12. Pour faire face au problème du vieillissement des sociétés, il faudrait en outre accroître les possibilités de choix offertes aux individus au lieu de leur imposer la contrainte économique. L'allongement de la vie professionnelle devrait être choisie volontairement par les salariés et aller de pair avec des efforts de mise au point d'une formule souple pour assurer la transition de la vie active à la retraite. Lorsque les travailleurs âgés décidaient de prendre une retraite anticipée, bien souvent il ne s'agissait pas d'un choix volontaire dans la perspective d'avoir plus de loisirs mais plutôt d'un effort en vue d'échapper au risque du chômage. 

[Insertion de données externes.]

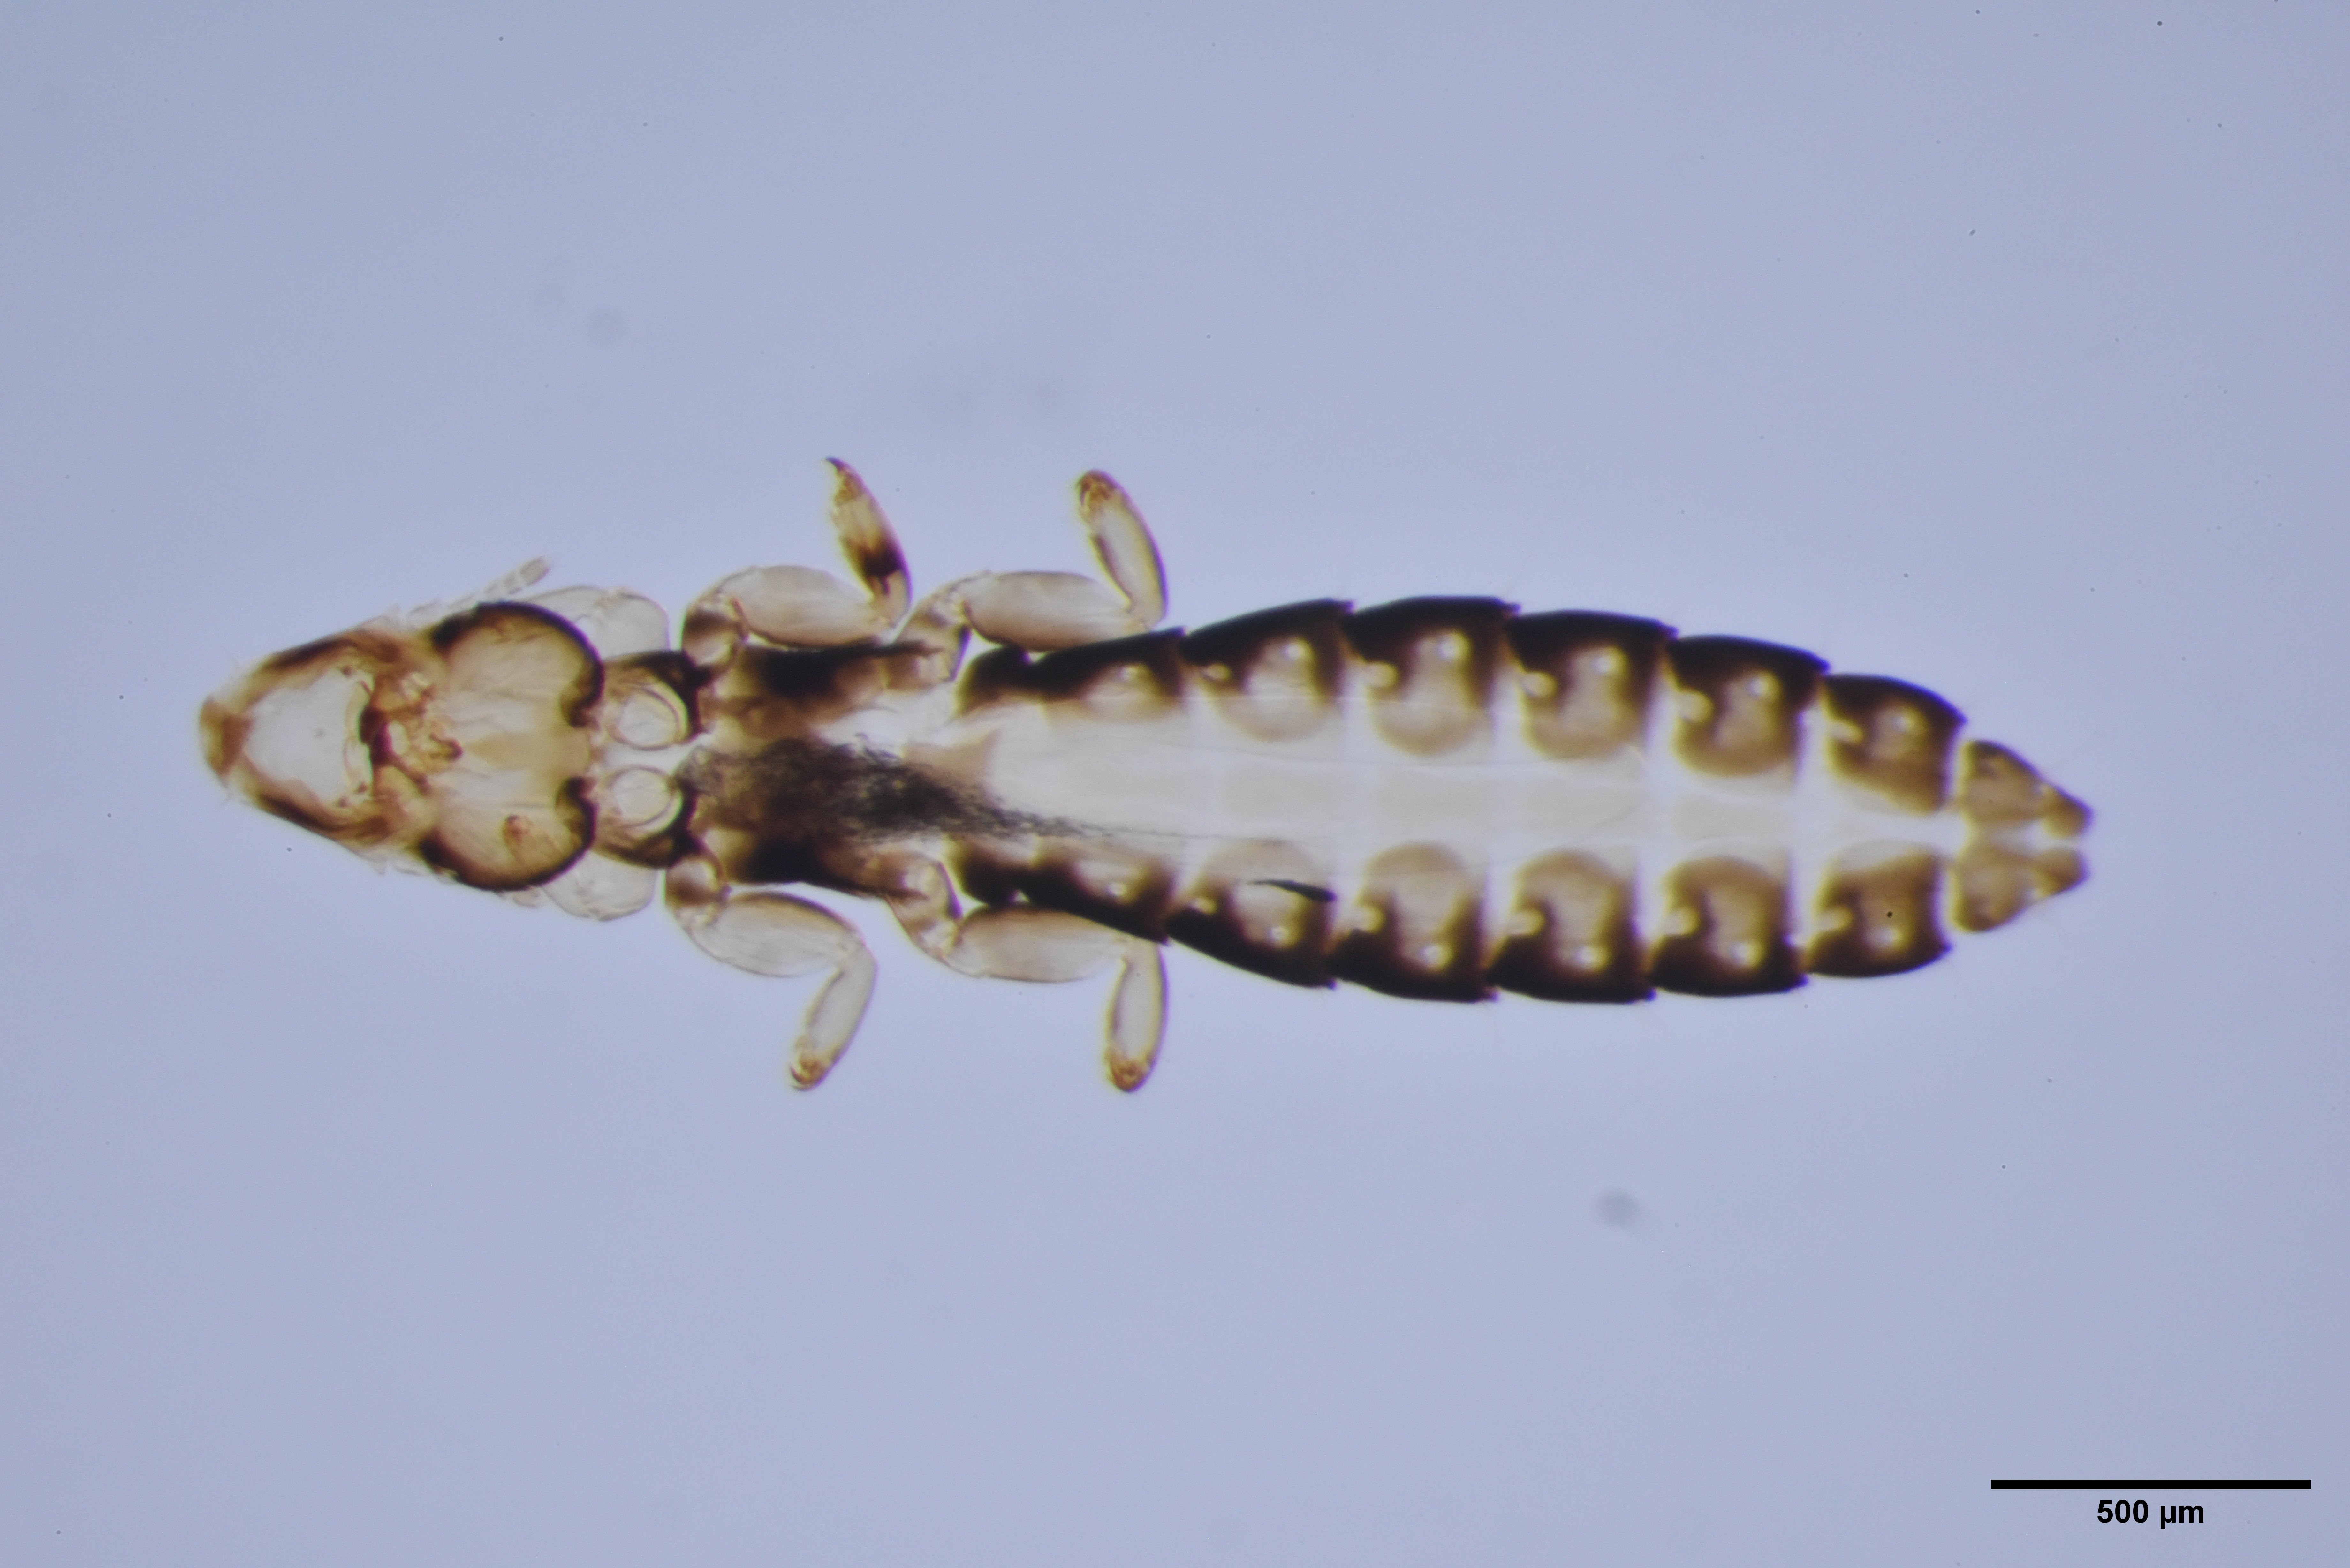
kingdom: Animalia
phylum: Arthropoda
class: Insecta
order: Psocodea
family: Philopteridae
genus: Anaticola
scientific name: Anaticola crassicorne
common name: Louse
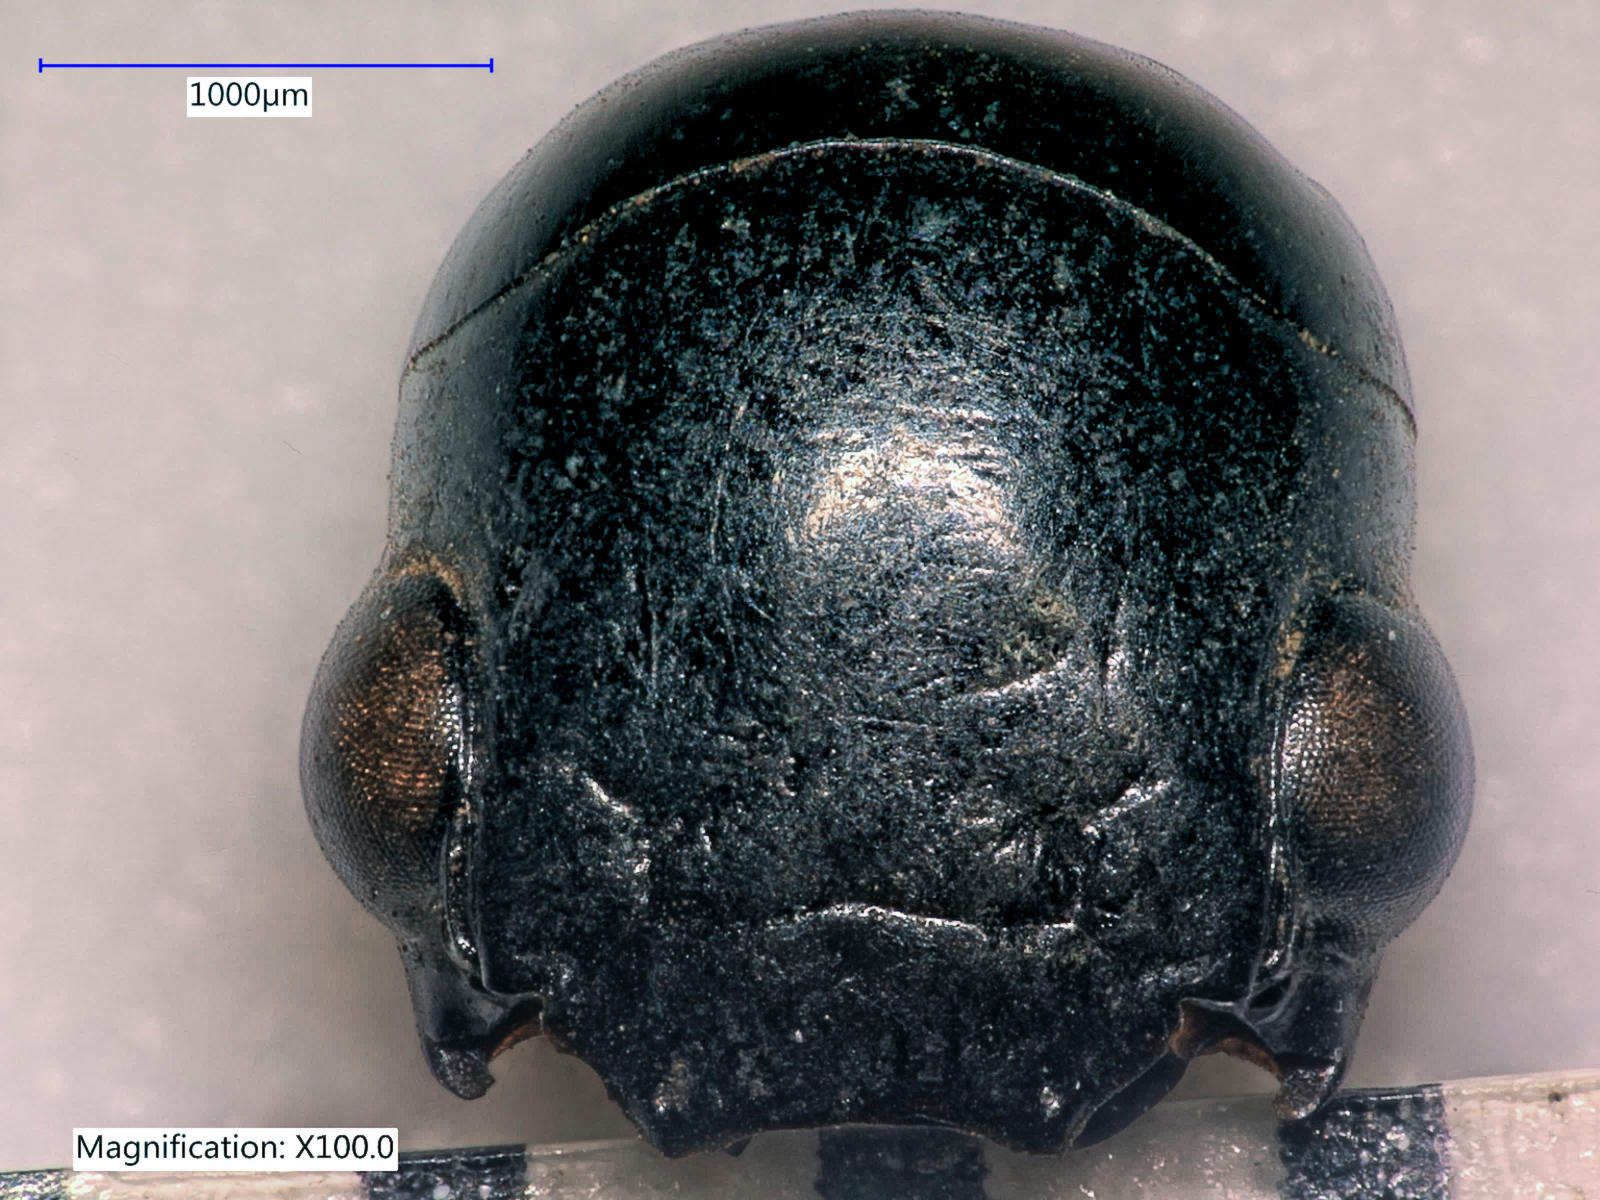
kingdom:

13. En outre, le TUAC a défendu l'éthique du service public en matière de prestations de santé et de services sociaux. La méthode qui a été utilisée dans le domaine des soins de santé et des pensions de retraite et favorisait les mécanismes du marché, n'a pas abaissé les coûts ou améliorer l'efficacité des prestations. Le TUAC a fait valoir de nouveau le soutien que les syndicats apportent à la modernisation de l'Etat providence afin de sauvegarder son avenir. Le mouvement syndical a reconnu la nécessité de jouer un rôle anticipatif dans les efforts qui sont déployés en vue de moderniser l'Etat providence par le biais d'un accroissement de son efficience et de son rapport coût-efficacité. Il faudrait des politiques économique et budgétaire, du marché du travail, de l'éducation et de la famille de plus grande envergure pour leur permettre de prendre plus en considération les préoccupations de bien-être et de protection sociale. La politique sociale ne peut plus se limiter à des questions de programmes de dépenses. Pour résoudre complètement les problèmes de vieillissement des sociétés et ouvrir des perspectives intéressantes, il faut s'appuyer sur la pleine participation des partenaires sociaux. Les ministres de la Politique sociale ont donc été invités à déclarer leur intention de faire participer les syndicats au processus de modernisation des systèmes de protection sociale.  

 

  Résultats de la réunion des ministres de la Politique sociale 

14. Dans le communiqué final, les ministres sont convenus : 

- que la réforme structurelle des systèmes de protection sociale et de santé devrait introduire plus d'équité et d'efficience dans les systèmes de protection sociale ; 
- de favoriser la mise en oeuvre de politiques sociales axées sur l'emploi pour lutter contre la pauvreté, les inégalités et l'exclusion ; 
- de garantir aux enfants le meilleur départ possible dans la vie en encourageant l'éducation préscolaire et l'adoption de politiques favorables à la famille qui permettraient aux parents de concilier leur activité professionnelle et leurs responsabilités familiales, et en développant les possibilités d'emploi pour les parents sans travail ; 
- d'oeuvrer en faveur d'une amélioration de l'état de santé de la population en attachant une plus grande importance à la prévention et aux facteurs de portée plus générale qui contribuent aux progrès de la santé et en s'attaquant aux inégalités persistantes en matière de santé ; 
- de faire en sorte qu'une stratégie de "vieillissement actif" encourage les individus à mener une vie productive dans la société et l'économie durant leur vieillesse et leur en donne les moyens ; 
- de veiller à ce que les réformes nécessaires des régimes de retraite ne soient pas retardées afin que ceux-ci puissent garantir un revenu suffisant, et d'assurer leur viabilité sur le long terme ; 
- de coordonner les missions des systèmes de santé et des systèmes de protection sociale afin qu'ils assurent des soins appropriés et intégrés aux personnes nécessitant une prise en charge de longue durée ; 
- d'instaurer un bon équilibre entre les droits, obligations et opportunités des pouvoirs publics aux différents niveaux d'administration, ainsi que des individus, des familles, des partenaires sociaux et des collectivités ; et, 
- de soutenir la mise au point d'instruments efficaces pour assurer le suivi et l'évaluation des résultats des programmes, et d'élaborer des indicateurs sociaux comparables à l'échelon international. 
15. Les ministres ont examiné les besoins de réforme des systèmes de protection sociale et des politiques sociales et ont conclu que toute réforme devrait aller au-delà de la maîtrise des coûts et de l'accroissement de l'efficience. Il est donc précisé dans le communiqué que la politique sociale devrait contribuer aussi à accroître les possibilités offertes aux individus de participer à la société et leur permettre d'exercer pleinement leur citoyenneté. 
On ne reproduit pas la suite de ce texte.